Naturalnie nie zaniedbywała kariery. Chociaż, jak wyznawała, w młodości wcale nie myślała o aktorstwie.

- Aktorstwem się nie interesowałam, w teatrze byłam może ze cztery albo pięć razy w życiu z wycieczką szkolną, nie licząc wypadu z mamą z czasów przedszkolnych.

Do spróbowania swoich sił na scenie namawiała Stenkę jej polonistka. - Uznałam, że to wyjątkowo niedorzeczny pomysł i na pewno sobie nie poradzę – wyznawała.

8 / 8

Wszystko dzięki namowom przyjaciół

Obraz
© newspix.pl

Do Studium Aktorskiego w Gdańsku postanowiła zdawać wyłącznie dzięki usilnym namowom przyjaciół. Na scenie teatralnej zadebiutowała w 1982 roku i od tamtej pory pozostaje aktywna zawodowo.

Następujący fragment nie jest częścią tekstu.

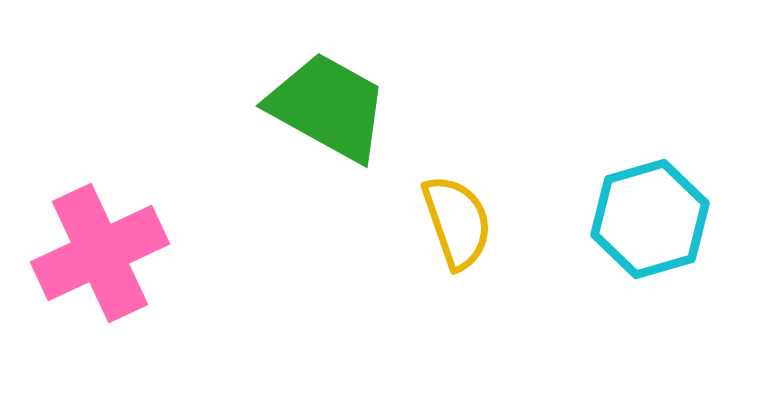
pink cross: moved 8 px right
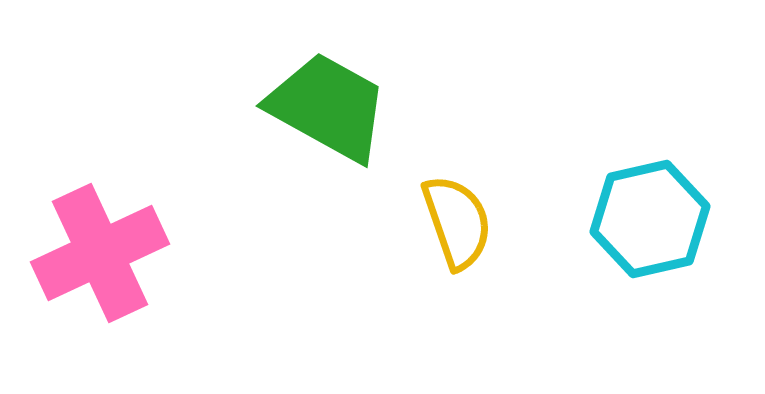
cyan hexagon: rotated 3 degrees clockwise
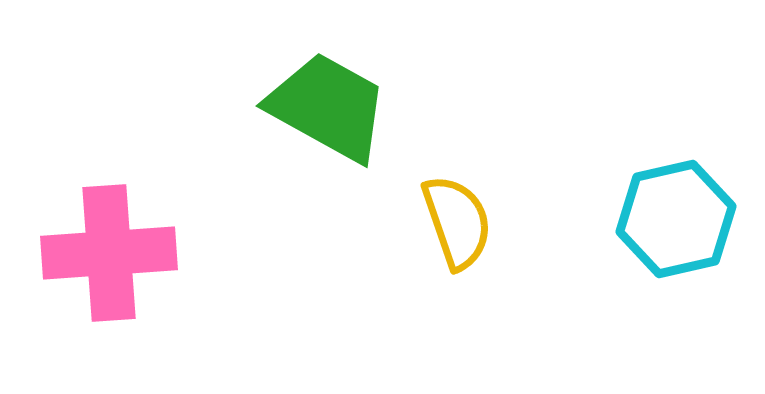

Pokochali ją zarówno widzowie, jak i krytyka. Na ekranie zadebiutowała na początku lat 90.; oprócz występowania w filmach i serialach Stenka równie chętnie zajmuje się dubbingiem w filmach dla dzieci.

Ostatnio pojawiła się w filmie „Matka”, w przyszłym roku będziemy mogli zobaczyć ją w ekranizacji „Kamieni na szaniec”.